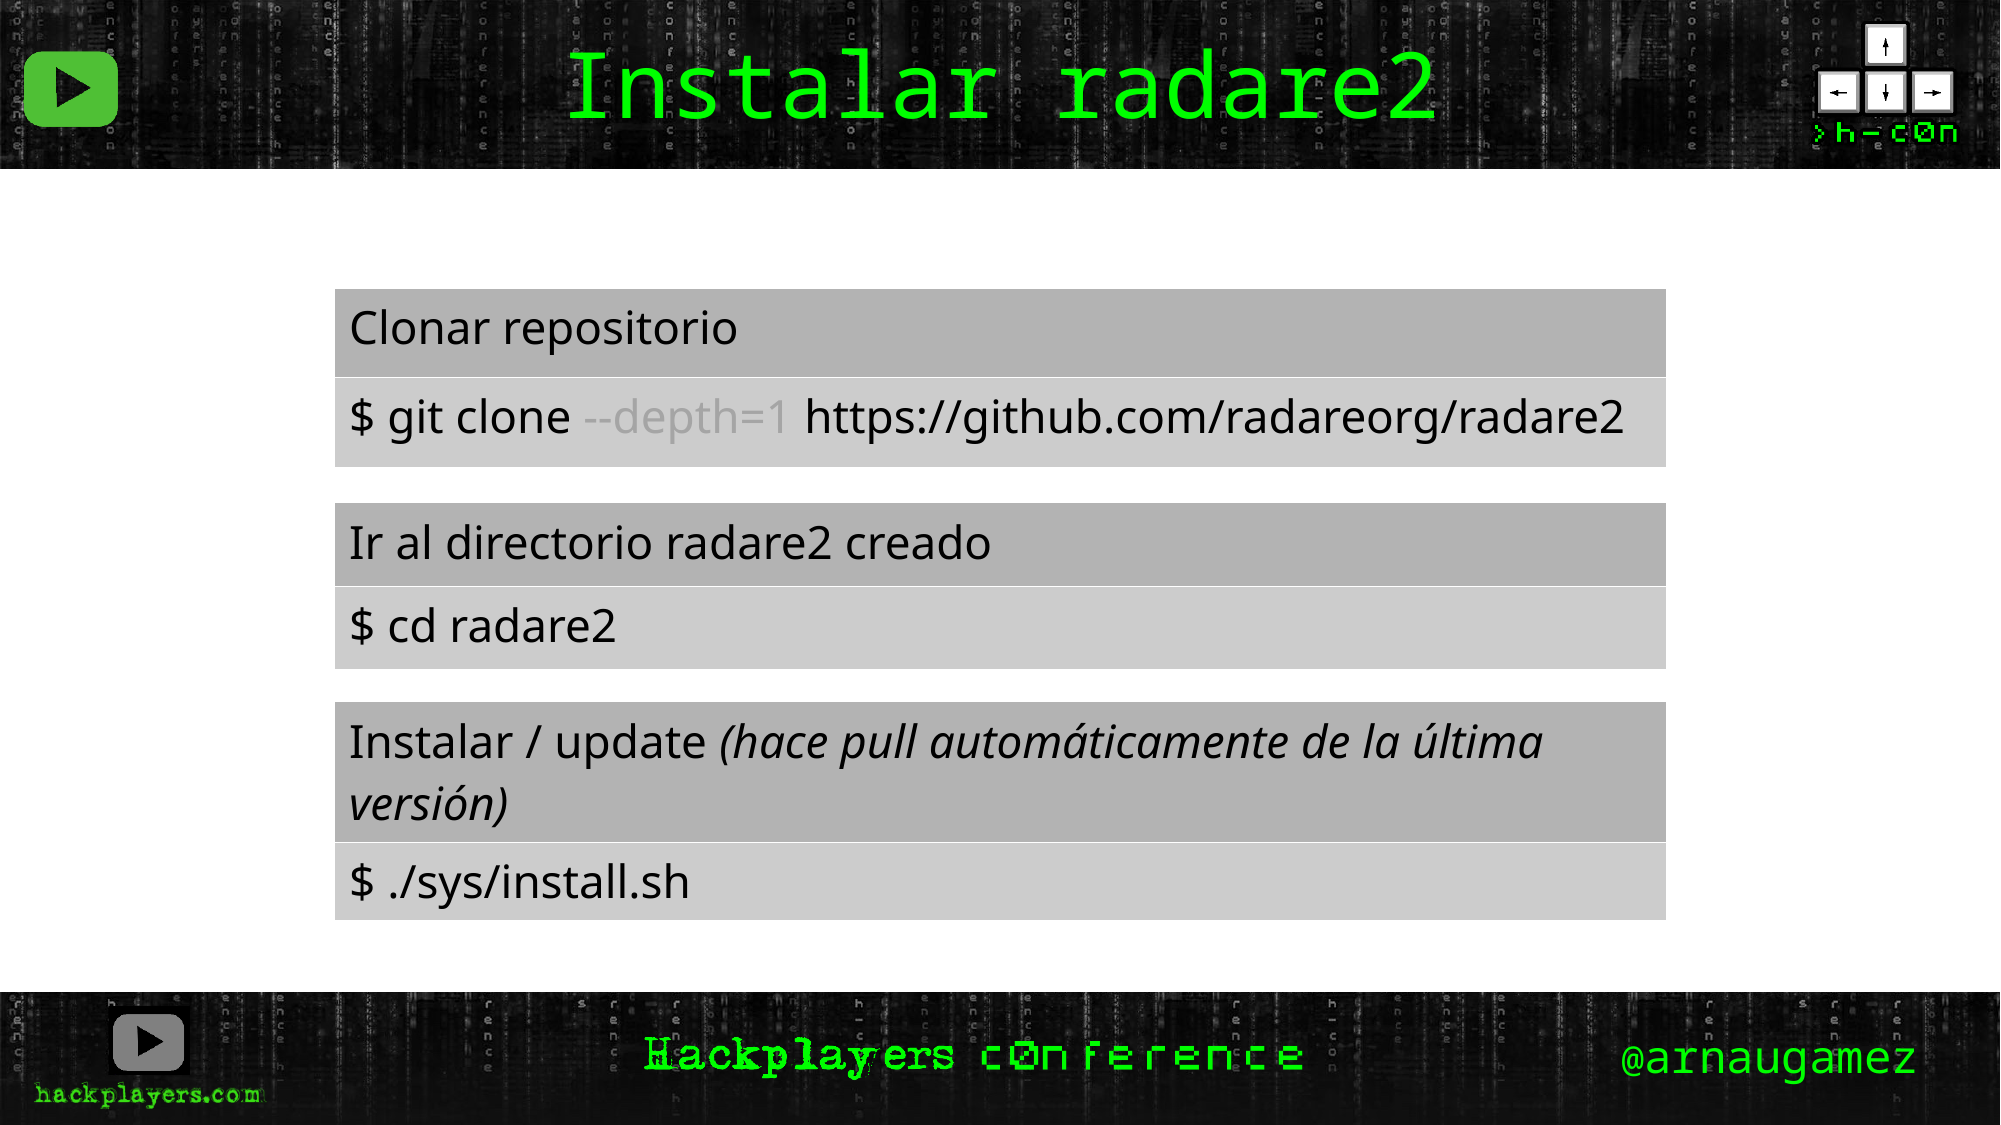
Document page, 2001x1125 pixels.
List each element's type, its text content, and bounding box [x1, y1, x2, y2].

table_header Clonar repositorio [335, 289, 1666, 377]
picture [0, 0, 2000, 169]
table_header Ir al directorio radare2 creado [335, 503, 1666, 586]
table_cell $ cd radare2 [335, 587, 1666, 669]
table_cell $ ./sys/install.sh [335, 843, 1666, 920]
table_cell $ git clone --depth=1 https://github.com/radareorg/radare2 [335, 378, 1666, 467]
table_header Instalar / update (hace pull automáticamente de la última versión) [335, 702, 1666, 842]
title Instalar radare2 [256, 0, 1745, 166]
picture [0, 992, 2000, 1125]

### WRITTEN REQUEST:
Edit the listing above so that "bounding box" becomes "bounding rectangle", and reproduce it with everything else unchanged. Omit the picture from your answer.

### OUTPUT FOR THIS EXERCISE:
Document page, 2001x1125 pixels.
List each element's type, its text content, and bounding rectangle [x1, y1, x2, y2].

table_header Clonar repositorio [335, 289, 1666, 377]
picture [0, 0, 2000, 169]
table_header Ir al directorio radare2 creado [335, 503, 1666, 586]
table_cell $ cd radare2 [335, 587, 1666, 669]
table_cell $ ./sys/install.sh [335, 843, 1666, 920]
table_cell $ git clone --depth=1 https://github.com/radareorg/radare2 [335, 378, 1666, 467]
table_header Instalar / update (hace pull automáticamente de la última versión) [335, 702, 1666, 842]
title Instalar radare2 [256, 0, 1745, 166]
picture [0, 992, 2000, 1125]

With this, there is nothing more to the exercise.